Overall sales declined from $924 Million in 2009 to $722 Million in 2010 due to falling sales of Bravia TVs, Vaio notebooks and digital cameras. Also contributing to Sony’s woes was rampant discounting that saw the once premium brand slug it out with discount brands for market share.
During the past 12 month Sony, who now manufacture 80 percent of their TVs via Chinese companies, was forced to drop a major Soccer World Cup promotion in Australia due to 3D TV supply problems. While this did not impact the latest financial results it could impact the 2011 results. During the 2010 financial year Sony Australia saw a significant fall in sales of their Bravia TVs as consumers rejected the brand in favour of TVs from the likes of Samsung, LG and Panasonic.
At one stage during the past financial year Sony dropped to 4th place in TV sales according to GFK data, however in recent months the company has clawed back market share. They now fluctuate between second and third.
In an effort to stop the slump in TV sales Sony Australia, initiated a combination of discounting and bundling in an effort to boost flagging sales. The move, which is believed to have cost them profits, failed to deliver topline sales growth.
During a recent interview Sony Australia CEO, Carl Rose, said: “Bundling allows Sony to provide benefits and solutions as opposed to focusing on individual product features. Some customers just say ‘This is a great deal’ buy something and get something free. If we do our job properly, it encourages consumers or retailers who then encourage consumers to think about more than just one product working in isolation”.
Rose admits that Sony is collecting data from consumers who have registered their free consoles or Blu-ray players.

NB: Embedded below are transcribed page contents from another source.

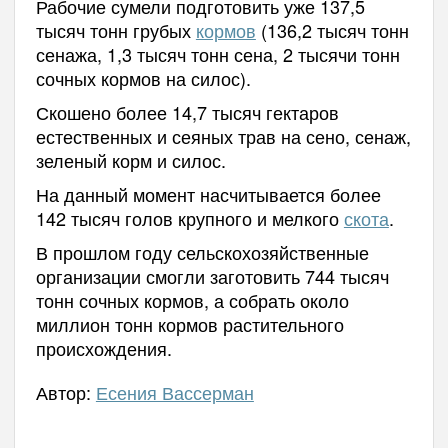
Рабочие сумели подготовить уже 137,5
тысяч тонн грубых
кормов
(136,2 тысяч тонн
сенажа, 1,3 тысяч тонн сена, 2 тысячи тонн
сочных кормов на силос).
Скошено более 14,7 тысяч гектаров
естественных и сеяных трав на сено, сенаж,
зеленый корм и силос.
На данный момент насчитывается более
142 тысяч голов крупного и мелкого
скота
.
В прошлом году сельскохозяйственные
организации смогли заготовить 744 тысяч
тонн сочных кормов, а собрать около
миллион тонн кормов растительного
происхождения.
Автор:
Есения Вассерман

He puts this down to being a database for upgrades as opposed to being a marketing database for direct selling in the future.

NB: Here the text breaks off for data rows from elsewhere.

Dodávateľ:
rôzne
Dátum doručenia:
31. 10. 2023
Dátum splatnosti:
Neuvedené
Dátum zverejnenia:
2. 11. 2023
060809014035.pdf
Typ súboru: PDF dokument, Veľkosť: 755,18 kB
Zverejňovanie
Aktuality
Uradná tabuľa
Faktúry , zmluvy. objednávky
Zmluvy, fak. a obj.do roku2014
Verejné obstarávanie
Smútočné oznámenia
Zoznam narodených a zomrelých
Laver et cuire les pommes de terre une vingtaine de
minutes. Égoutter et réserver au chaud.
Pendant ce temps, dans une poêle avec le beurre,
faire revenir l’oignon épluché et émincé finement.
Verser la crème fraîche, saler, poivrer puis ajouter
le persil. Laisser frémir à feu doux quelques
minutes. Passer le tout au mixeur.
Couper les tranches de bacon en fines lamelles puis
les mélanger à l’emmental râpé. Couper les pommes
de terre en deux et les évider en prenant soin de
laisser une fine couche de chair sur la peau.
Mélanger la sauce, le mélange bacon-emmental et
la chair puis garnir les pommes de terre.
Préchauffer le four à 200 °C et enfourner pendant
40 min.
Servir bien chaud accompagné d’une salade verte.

“The benefit is that it gives us an installed base, and with the nature of the PS3 we can provide firmware upgrades”.
Their latest financial results which were filed last week with the Australian Companies and Securities Commission reveal that $4.9 Million has been allowed for service warranty claims. This follows recalls of their Vaio notebooks which were found to overheat.
A note on the Sony Australia web site earlier this year said: “Recently, we became aware of a potential issue affecting Vaio notebook models VPCF115FG, VPCF116FG and VPCF117HG, available on the Australian market since January 2010.”
This was not the first time that Sony has suffered quality problems with their Vaio notebooks which are made by third party manufacturers in Asia.
Sony Australia, who sacked 32 people 18 months ago has cut their salary bill from $34 Million in 2009 to $28 Million in 2010. During this period several executives have quit Sony and in some cases have not been replaced.
Missing from this year’s report is the total amount that Sony spent on marketing. In 2009 Sony Australia disclosed their marketing expenditure.
In comparison, Samsung saw revenue jump from $1.29 Billion in the 2008/2009, to $1.6 Billion in 2009/2010 financial year.
Profits for the local Samsung subsidiary climbed to $24.2 Million in 2010 up from $16.10 Million in 2009.
LG Electronics Australia had revenues of $980 Million and profits of only $13K.